Hypnosis is a powerful tool that helps an individual better understand their own behaviors, limiting beliefs & perception. Hypnotherapy works as a motivating force for client vocational/avocational self-improvement.
From movies, television and stage shows, people often get the idea that when in hypnosis, it’s being under someone else’s control, or that someone else has power over the individual under hypnosis. This is far from the truth! In hypnotherapy, the client has to want to be hypnotized and allows the state to take place.
Hypnosis takes place when both the conscious-mind and subconscious-mind come together. It’s not being asleep, nor is it being in a state of wakefulness. It’s that somewhere in-between twilight experience. A heightened state of awareness.
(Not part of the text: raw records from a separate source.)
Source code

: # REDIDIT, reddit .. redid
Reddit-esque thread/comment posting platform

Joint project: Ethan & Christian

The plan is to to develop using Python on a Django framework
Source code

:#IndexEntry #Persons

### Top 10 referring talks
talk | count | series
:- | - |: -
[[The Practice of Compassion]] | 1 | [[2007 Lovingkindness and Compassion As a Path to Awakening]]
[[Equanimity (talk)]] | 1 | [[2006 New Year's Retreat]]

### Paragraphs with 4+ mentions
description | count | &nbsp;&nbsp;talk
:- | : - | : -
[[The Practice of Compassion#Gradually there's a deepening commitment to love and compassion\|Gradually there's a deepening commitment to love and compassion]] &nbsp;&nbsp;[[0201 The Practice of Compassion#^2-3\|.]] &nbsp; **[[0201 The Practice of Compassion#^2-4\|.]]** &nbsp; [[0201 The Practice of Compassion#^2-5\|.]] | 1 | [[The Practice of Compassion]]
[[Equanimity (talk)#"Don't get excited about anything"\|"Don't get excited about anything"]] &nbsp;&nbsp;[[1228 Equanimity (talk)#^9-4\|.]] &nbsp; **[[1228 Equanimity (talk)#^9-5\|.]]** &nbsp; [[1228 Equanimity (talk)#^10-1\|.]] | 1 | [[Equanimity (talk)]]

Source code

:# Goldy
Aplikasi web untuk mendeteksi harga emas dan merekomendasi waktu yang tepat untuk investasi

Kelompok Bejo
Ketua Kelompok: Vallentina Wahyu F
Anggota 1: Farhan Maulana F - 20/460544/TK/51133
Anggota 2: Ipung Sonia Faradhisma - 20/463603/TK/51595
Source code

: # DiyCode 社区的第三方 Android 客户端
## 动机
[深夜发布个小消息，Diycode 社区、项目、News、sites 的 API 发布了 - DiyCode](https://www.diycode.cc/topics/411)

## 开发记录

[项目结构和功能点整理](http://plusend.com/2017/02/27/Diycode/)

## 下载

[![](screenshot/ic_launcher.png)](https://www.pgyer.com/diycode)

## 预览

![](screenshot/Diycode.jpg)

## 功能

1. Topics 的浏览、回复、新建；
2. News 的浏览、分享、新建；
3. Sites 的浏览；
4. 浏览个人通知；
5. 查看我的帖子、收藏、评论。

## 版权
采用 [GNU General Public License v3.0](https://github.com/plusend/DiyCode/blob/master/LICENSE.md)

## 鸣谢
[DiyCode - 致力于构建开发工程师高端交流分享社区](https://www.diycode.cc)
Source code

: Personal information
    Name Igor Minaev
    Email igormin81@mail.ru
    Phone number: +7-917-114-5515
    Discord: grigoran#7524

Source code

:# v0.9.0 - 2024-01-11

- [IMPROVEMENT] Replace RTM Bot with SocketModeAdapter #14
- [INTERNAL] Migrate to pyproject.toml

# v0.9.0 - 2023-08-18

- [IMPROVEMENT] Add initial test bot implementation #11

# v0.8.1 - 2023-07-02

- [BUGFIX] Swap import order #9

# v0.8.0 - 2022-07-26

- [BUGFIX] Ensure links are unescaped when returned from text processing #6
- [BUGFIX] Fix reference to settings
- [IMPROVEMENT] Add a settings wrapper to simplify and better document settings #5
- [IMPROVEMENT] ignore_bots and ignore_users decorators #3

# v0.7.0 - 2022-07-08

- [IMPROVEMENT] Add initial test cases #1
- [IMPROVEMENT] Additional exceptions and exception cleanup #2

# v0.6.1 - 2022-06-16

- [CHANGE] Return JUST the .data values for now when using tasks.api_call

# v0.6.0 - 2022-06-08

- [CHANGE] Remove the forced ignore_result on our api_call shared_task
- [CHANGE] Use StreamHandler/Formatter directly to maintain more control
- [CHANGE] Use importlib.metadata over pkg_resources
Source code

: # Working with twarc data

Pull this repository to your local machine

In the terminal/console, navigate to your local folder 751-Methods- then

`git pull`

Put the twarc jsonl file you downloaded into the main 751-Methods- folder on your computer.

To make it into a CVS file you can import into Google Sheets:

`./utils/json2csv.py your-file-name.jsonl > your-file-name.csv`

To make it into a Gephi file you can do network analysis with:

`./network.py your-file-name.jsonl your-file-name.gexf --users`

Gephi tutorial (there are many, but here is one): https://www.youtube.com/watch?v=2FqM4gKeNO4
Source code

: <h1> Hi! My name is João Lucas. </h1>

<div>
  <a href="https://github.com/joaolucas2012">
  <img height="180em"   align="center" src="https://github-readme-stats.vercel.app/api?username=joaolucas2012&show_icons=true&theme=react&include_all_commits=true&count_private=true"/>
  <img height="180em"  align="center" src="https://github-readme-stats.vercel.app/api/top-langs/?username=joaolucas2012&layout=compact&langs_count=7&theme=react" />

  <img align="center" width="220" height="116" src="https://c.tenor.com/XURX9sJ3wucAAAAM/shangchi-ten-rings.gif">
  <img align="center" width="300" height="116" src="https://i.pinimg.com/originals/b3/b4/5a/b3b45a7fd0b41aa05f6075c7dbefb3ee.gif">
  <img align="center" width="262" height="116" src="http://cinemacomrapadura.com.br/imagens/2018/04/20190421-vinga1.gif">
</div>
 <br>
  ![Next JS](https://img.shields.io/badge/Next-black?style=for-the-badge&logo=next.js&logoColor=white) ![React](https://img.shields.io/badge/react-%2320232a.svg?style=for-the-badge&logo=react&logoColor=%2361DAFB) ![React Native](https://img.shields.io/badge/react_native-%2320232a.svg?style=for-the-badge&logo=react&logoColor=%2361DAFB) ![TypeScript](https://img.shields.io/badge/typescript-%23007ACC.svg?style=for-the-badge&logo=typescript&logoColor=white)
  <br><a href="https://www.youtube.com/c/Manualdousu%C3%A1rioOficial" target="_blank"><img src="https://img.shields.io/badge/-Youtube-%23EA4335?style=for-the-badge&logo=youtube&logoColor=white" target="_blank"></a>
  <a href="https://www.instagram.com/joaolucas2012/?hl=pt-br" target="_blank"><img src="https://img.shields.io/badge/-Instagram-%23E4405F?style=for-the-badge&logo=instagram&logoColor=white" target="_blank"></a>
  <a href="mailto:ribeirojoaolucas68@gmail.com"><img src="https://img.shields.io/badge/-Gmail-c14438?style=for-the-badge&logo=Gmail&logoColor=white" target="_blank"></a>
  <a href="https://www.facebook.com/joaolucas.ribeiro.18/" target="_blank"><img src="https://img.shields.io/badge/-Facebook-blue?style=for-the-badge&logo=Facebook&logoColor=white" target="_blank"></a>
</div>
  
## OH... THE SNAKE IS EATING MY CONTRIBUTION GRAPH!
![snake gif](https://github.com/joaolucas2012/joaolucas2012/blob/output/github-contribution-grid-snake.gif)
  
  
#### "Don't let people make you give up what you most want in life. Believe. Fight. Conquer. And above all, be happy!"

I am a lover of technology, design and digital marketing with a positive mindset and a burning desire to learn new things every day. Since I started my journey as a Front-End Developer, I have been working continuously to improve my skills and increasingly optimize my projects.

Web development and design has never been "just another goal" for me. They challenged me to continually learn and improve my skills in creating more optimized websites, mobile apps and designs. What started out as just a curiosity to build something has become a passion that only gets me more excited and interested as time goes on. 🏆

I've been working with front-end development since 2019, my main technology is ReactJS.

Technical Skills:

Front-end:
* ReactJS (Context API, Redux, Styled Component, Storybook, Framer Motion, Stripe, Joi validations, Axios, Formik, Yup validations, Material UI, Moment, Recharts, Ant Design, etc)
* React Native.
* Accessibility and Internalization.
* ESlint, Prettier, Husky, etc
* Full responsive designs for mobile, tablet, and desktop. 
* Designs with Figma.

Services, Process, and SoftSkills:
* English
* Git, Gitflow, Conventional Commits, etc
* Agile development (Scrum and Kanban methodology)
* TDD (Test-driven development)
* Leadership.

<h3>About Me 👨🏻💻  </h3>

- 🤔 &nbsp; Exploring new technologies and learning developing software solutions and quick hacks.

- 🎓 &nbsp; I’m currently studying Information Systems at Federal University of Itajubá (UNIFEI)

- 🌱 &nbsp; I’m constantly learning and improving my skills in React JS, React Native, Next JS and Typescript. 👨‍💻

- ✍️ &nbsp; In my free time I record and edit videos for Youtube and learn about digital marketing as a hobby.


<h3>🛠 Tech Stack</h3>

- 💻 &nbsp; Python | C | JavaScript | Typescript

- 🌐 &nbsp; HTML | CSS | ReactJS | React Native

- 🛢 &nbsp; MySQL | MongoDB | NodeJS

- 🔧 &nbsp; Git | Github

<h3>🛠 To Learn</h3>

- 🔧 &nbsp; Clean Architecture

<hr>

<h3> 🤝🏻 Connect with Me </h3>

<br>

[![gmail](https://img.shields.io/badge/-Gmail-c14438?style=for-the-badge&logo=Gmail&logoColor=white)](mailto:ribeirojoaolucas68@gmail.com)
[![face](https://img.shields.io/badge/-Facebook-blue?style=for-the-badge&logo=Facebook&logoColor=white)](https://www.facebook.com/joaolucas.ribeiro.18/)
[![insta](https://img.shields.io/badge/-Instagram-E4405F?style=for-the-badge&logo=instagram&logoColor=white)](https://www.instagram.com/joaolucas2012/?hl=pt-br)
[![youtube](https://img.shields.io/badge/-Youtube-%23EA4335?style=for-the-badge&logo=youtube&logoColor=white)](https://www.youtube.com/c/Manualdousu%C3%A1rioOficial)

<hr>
An altered plane of consciousness. When in state, an individual can open their eyes and stop the session, or leave the clinic at any time, should they choose to. However, that has never happened in my experience. The individual feels relaxed and aware of all thoughts/sounds around them, yet, remaining detached from those sounds & thoughts.
In an integrated therapeutic approach, hypnotherapy has proven to be very beneficial for a variety of health and psychological issues under the auspices of a medical doctor or other related licensed professional for health and psychological issues.
UNDERSTANDING THE MIND
The Conscious Mind
The conscious mind deals with everyday living. It holds all our reasoning, analytical thinking, decision making processes, logic and will power. It comes up with ideas and is excellent in making plans. When too much stress is present, the conscious mind can become overloaded.
While in the state of hypnosis, the conscious mind is calm and relaxed, however always present and aware.
The Subconscious Mind
The subconscious mind is the source of all known associations, all memory.
Without judgment, the subconscious literally accepts all our background messages; genetic, social, religious, life experiences, whether positive or negative. The subconscious works from expectation and imagination and it does not register the difference between fact and fantasy.
If the conscious mind does become overloaded, the more primitive area of the subconscious-mind becomes triggered for fight or flight. Today, fight/flight is experienced more in the form of anxiety or depression.